J’aime les rites, les rites créent des temps-espaces distinctifs.

Un de mes préférés, le rite de fin de semaine lorsque je ne suis pas de garde aux urgences.

Assez tôt, j’enfile mes cuissards, saute sur mon vélo et prends d’assaut le mont Royal sur ses différents versants.

Le spin de vélo dans les jambes, je prépare le petit-déjeuner qui doit symboliquement se différencier de celui des jours de semaine. Il n’est pas question de manger des céréales ou du pain grillé, minimum croissants au beurre avec confiture ou scones maison, salade de fruits et café au lait.

Et là, selon la vitesse d’ascension à vélo et l’heure de l’éveil, j’attrapais l’émission Désautels le dimanche en première heure (10 h) ou deuxième heure (11 h) de l’émission. Petit bonheur complet de fin de semaine. Mais depuis le 18 juin 2023, ce rite dominical est allé se loger dans la boîte à souvenir.

Michel Désautels a annoncé son départ de son magazine radiophonique dominical au printemps 2022. Bref, nous avons été avisés longtemps d’avance pour s’habituer à l’idée. Mais c’est comme toutes les choses qu’on aime, nous ne sommes jamais prêts à y renoncer sans peine, sans regret.

Durant la semaine précédant cette dernière émission, les auditeurs de Tout un matin se sont fait rappeler la fin imminente à chaque fois que M. Désautels livrait son billet quotidien. D’ailleurs, M. Désautels, qui faisait des détours pour saluer expressément tous et chacun avant son départ, nous a relaté que l’enfant de 6 ans de l’un de ses collègues pressait son père tous les jours pour sauter dans la voiture qui l’amène à l’école afin de ne pas manquer le monsieur à la voix « satisfaisante ». Effectivement, cette voix chaude, rassurante, bienveillante, bref, satisfaisante.

PHOTO DAVID BOILY, ARCHIVES LA PRESSE

Michel Désautels a animé, dimanche dernier, la dernière émission de son rendez-vous dominical Désautels le dimanche.

Je n’ai pas boudé mon plaisir et j’ai fait ma groupie, comme plusieurs centaines d’auditeurs, et j’ai accepté l’invitation générale de venir en personne à la maison de Radio-Canada pour assister à cette dernière émission. À 9 h, je faisais la queue dehors sereinement, sous un ciel gris, heureusement sans pluie. Une immense affiche de M. Désautels dans le hall d’entrée surplombait la salle de l’auditoire où nous attendaient viennoiseries et boissons chaudes. M. Désautels a été impeccable pour sa dernière animation, en plein contrôle, mais où deux fois, il s’est quand même permis de faire une entorse à son protocole, tutoyer un invité. Sa voix nous a bercé pendant deux heures à travers différents moments de souvenirs et d’éloges bien sentis de ses invités.
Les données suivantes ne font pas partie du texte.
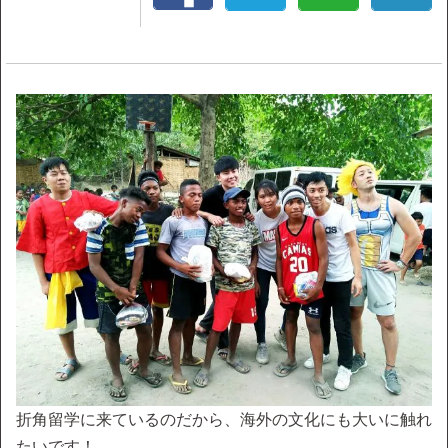
折角留学に来ているのだから、海外の文化にも大いに触れ
たいです！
Michel Désautels est un monument. Gentleman interviewer, avec sa voix de velours, il aborde tous les sujets avec lucidité, curiosité décente et écoute bienveillante.

Il ne cherche pas le scoop, comme l’a si bien dit Gilles Vigneault dans son éloge, mais plutôt « une rencontre ». Il n’adopte pas une posture de confrontation, mais, au contraire, il crée un « safe space » (un espace sécurisé) où l’interviewé peut parler à voix nue de sujets pas « sexy », souvent durs, voire violents. Tranquillement, sans cynisme ou voyeurisme, les sujets lourds, complexes, troublants sont discutés, décortiqués et dépecés sans complaisance pour mieux comprendre l’actualité du jour, qu’elle soit locale, régionale ou internationale.

Au fil des années, j’ai été interviewée à quelques reprises par M. Désautels. Je me suis indignée sur le sort des migrants, que ce soit dans les prisons de la Libye ou lors de leurs déplacements forcés par la mer et par la terre, sur les violences sexuelles comme arme de guerre, sur les conflits planétaires où les hôpitaux sont bombardés. Je ne suis pas une personne de communication, je suis un médecin humanitaire qui se permet des prises de parole et je sais que je peux être brute de décoffrage. Mais lors de mes entrevues avec M. Désautels, ses habiles reformulations rendaient souvent le tout tellement plus compréhensible et accessible. Sa générosité et son intégrité à offrir la meilleure information sont devenus la signature de son émission et de facto, une plateforme de plaidoirie pour toutes les causes, y compris celles considérées comme perdues d’avance.

Michel Désautels a été pendant des décennies notre vaccin contre l’indifférence, la désinformation, l’ignorance. C’est un grand legs. Espérons que cet esprit Désautels demeura dans la prochaine mouture de ce magazine d’information dominical. C’est vital.